• **DIRECTIONS FOR THIS TASK**
Print the lines of the data, starting with the first, up to and including the line where "rtilhar no Telegram" appears.

[Collected data]
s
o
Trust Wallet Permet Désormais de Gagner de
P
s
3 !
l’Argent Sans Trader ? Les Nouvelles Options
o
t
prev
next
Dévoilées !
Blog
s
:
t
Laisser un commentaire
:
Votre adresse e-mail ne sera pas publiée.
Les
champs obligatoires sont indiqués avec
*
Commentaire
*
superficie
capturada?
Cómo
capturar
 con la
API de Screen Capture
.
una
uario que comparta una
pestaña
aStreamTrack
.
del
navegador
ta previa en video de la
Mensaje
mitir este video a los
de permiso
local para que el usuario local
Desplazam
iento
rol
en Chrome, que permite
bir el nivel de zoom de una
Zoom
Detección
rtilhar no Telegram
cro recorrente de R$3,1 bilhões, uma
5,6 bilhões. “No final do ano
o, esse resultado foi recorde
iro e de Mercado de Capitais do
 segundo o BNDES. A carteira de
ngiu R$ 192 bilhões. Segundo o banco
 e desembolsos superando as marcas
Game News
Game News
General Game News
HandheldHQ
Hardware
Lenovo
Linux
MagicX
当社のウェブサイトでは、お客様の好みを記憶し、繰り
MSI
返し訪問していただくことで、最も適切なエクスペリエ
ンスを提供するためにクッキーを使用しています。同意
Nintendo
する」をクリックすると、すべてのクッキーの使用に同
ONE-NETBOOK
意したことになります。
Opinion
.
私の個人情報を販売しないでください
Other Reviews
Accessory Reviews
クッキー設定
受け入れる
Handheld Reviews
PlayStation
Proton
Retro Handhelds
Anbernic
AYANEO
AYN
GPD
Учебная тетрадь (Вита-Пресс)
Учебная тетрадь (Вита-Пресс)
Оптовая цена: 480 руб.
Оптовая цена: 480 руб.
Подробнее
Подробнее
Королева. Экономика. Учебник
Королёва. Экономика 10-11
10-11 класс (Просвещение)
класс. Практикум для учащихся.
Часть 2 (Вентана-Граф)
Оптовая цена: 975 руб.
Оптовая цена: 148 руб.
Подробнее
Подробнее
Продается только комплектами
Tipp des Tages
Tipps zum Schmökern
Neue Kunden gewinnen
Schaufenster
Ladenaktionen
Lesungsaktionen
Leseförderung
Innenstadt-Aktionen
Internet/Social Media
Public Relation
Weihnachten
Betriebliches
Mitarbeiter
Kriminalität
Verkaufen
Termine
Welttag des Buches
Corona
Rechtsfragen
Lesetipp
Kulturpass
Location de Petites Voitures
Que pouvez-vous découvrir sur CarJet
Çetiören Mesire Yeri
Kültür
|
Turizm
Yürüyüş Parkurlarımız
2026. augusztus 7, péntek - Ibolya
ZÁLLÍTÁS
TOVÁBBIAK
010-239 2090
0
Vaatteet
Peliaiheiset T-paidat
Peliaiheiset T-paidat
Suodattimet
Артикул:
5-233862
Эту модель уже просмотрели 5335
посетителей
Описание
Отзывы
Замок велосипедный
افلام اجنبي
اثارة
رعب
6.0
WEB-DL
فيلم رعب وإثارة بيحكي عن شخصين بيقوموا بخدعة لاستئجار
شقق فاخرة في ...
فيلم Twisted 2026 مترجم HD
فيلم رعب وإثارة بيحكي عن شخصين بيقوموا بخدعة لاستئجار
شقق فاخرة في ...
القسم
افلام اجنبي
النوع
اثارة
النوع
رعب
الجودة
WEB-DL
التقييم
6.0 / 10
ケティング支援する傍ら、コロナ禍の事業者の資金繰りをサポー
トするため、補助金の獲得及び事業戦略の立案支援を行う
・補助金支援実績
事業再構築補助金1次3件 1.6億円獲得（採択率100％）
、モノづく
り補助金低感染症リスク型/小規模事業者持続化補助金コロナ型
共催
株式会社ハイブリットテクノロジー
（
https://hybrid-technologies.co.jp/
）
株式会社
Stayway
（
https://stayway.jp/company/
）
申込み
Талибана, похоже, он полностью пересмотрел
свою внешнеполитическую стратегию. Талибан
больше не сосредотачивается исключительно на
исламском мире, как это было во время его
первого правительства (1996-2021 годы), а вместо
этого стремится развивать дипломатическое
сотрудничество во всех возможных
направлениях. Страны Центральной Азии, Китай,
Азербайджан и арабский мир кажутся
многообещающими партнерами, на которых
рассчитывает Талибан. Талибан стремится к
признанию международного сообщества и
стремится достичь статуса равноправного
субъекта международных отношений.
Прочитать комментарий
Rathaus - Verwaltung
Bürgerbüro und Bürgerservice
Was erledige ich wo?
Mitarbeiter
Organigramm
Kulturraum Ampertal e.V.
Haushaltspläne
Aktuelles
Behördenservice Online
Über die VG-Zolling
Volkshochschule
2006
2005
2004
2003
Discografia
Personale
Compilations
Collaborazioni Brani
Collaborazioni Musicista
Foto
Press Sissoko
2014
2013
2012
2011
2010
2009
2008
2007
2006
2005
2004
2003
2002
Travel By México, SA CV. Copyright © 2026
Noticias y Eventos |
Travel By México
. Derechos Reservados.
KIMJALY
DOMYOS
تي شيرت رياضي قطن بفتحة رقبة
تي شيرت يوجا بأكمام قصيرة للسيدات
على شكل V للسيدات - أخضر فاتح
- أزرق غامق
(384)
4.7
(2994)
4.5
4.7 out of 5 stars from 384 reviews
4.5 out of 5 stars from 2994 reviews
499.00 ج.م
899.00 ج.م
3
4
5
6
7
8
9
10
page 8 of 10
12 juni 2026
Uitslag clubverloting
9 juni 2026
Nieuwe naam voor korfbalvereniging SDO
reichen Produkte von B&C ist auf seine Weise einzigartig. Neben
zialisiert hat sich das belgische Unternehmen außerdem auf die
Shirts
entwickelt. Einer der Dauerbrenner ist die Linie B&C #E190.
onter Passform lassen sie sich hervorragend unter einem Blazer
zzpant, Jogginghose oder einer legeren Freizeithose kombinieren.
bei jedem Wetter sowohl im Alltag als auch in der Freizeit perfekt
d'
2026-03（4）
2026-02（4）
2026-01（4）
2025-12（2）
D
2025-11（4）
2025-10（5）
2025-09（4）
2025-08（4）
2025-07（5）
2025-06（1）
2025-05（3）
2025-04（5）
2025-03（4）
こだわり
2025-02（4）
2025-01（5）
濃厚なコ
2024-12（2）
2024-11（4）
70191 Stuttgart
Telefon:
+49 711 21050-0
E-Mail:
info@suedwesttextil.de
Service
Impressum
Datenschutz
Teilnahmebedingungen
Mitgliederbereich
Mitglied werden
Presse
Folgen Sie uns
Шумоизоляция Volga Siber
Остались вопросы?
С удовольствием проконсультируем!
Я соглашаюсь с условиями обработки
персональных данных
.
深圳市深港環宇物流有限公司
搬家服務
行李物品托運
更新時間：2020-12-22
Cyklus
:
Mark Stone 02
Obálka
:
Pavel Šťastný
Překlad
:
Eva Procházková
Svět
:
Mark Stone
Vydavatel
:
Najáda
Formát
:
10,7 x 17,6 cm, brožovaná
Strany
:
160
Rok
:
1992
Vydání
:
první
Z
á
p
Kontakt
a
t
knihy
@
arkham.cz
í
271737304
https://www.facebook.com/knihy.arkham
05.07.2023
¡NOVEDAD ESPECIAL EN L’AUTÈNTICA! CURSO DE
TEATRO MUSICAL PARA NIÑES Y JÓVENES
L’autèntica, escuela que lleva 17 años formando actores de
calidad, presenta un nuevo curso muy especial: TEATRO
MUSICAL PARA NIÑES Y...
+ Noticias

• **OUTPUT BELOW**
s
o
Trust Wallet Permet Désormais de Gagner de
P
s
3 !
l’Argent Sans Trader ? Les Nouvelles Options
o
t
prev
next
Dévoilées !
Blog
s
:
t
Laisser un commentaire
:
Votre adresse e-mail ne sera pas publiée.
Les
champs obligatoires sont indiqués avec
*
Commentaire
*
superficie
capturada?
Cómo
capturar
 con la
API de Screen Capture
.
una
uario que comparta una
pestaña
aStreamTrack
.
del
navegador
ta previa en video de la
Mensaje
mitir este video a los
de permiso
local para que el usuario local
Desplazam
iento
rol
en Chrome, que permite
bir el nivel de zoom de una
Zoom
Detección
rtilhar no Telegram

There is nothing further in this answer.